Chileno tuvo en sus manos medallas de Beijing 2008
Mario Ignacio Artaza, diplomático en China
U n chileno tuvo en sus manos las medallas de los Juegos Olímpicos de Beijing, que comienzan el 8 de agosto de este año. Las admiró, les tomó el peso y quedó fascinado con las aplicaciones de jade, pero no se las puso al cuello.
La embajada de Chile en China organizó un encuentro en ese país y las grandes invitadas fueron las únicas tres medallas que están listas y que ya fueron presentadas en sociedad.
Con un buzo deportivo rojo y amarillo, al estilo de los atletas chinos, Mario Ignacio Artaza, director de la oficina comercial de la embajada de Chile, se tomó fotos con la más preciada, con la que todos quieren: la de oro. “Son una verdadera obra de arte”, explica.

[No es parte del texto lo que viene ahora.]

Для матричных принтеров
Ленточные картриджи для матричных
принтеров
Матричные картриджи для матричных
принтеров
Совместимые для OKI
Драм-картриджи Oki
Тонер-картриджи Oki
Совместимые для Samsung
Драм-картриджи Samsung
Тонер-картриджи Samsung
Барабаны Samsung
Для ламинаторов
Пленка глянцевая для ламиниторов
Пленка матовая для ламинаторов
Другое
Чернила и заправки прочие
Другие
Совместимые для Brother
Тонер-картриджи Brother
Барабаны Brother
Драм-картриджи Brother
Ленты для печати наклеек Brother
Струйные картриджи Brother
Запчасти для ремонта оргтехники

-¿Por qué no se las puso al cuello?
-Por respeto. Eso está reservado solamente para quienes las ganen en las competencias.

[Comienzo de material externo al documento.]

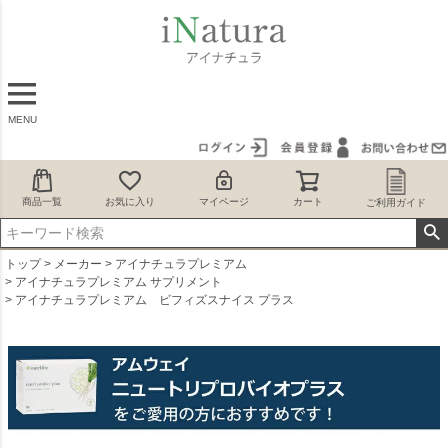
MENU
商品一覧
お気に入り
マイページ
カート
ご利用ガイド
トップ
メーカー
アイナチュラプレミアム
アイナチュラプレミアム サプリメント
アイナチュラプレミアム ビフィズスナイス プラス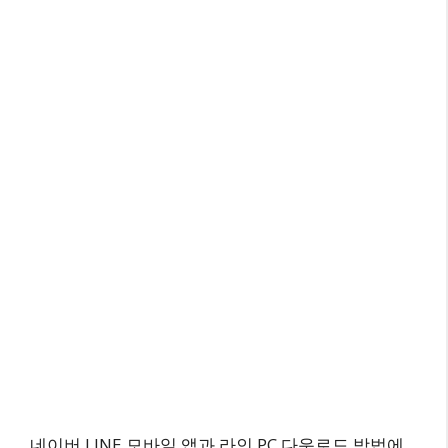
네이버 LINE 모바일 앱과 라인 PC 다운로드 방법에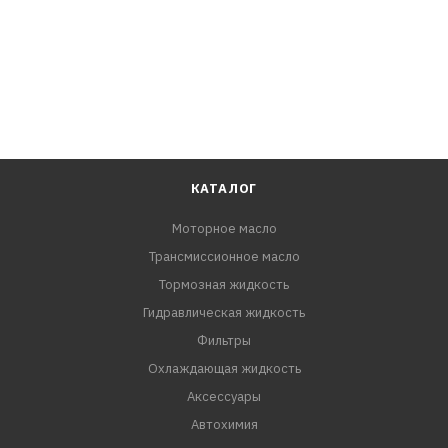
КАТАЛОГ
Моторное масло
Трансмиссионное масло
Тормозная жидкость
Гидравлическая жидкость
Фильтры
Охлаждающая жидкость
Аксессуары
Автохимия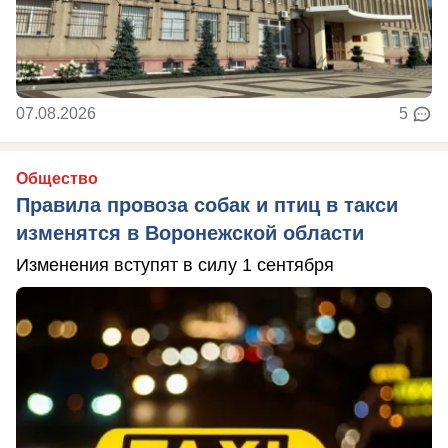
07.08.2026
5
Общество
Правила провоза собак и птиц в такси
изменятся в Воронежской области
Изменения вступят в силу 1 сентября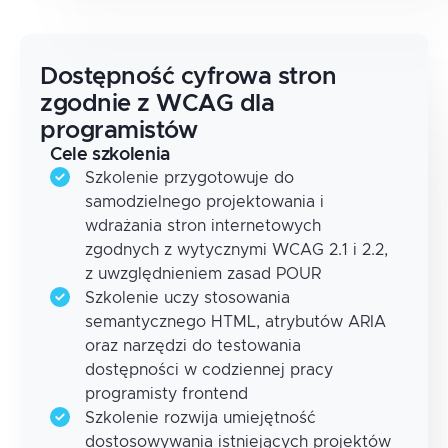
Dostępność cyfrowa stron
zgodnie z WCAG dla
programistów
Cele szkolenia
Szkolenie przygotowuje do
samodzielnego projektowania i
wdrażania stron internetowych
zgodnych z wytycznymi WCAG 2.1 i 2.2,
z uwzględnieniem zasad POUR
Szkolenie uczy stosowania
semantycznego HTML, atrybutów ARIA
oraz narzędzi do testowania
dostępności w codziennej pracy
programisty frontend
Szkolenie rozwija umiejętność
dostosowywania istniejących projektów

-¿Se desmayó, le faltó el aire?
-Me sentí sumamente orgulloso, ya que en mis inicios profesionales trabajé como periodista y tuve el privilegio de asistir a algunas de las competencias en los Juegos Olímpicos de 1984, en Los Ángeles, y luego en los Panamericanos de Indianápolis, en 1987. Sé lo que significa representar a Chile.
-Qué estén hechas con cobre chileno es un gran detalle.
-Al tener una medalla colgando en su cuello, el deportista lucirá una parte de Chile cerca de su corazón.
-No se va a perder competencia.
-Tengo ya entradas para el fútbol, la gimnasia olímpica, el tenis y la natación. Me hubiese encantado ir a Hong Kong, donde Chile estará representado en la competencia ecuestre por un equipo del Ejército, que clasificó para la prueba completa. Mi hija, Xaviera, de 9 años, practica equitación desde los cuatro y ya está compitiendo en salto por su club en Beijing.
-¿Usted es deportista o el buzo de la foto es la pura pose?
-Crecí en los Estados Unidos, en donde es casi anormal si uno en el colegio o en la enseñanza media no forma parte de un equipo en algún deporte. Formé parte de equipos de béisbol y de natación. Muchas veces me arrancaba de mi hogar para jugar tenis en las canchas del barrio donde vivíamos en Maryland. Jugaba mucho al tenis y no era nada de malo. Eran los años de Vilas, Hans Gildemeister, del uruguayo Diego Pérez, de “Batata” Clerc, en fin.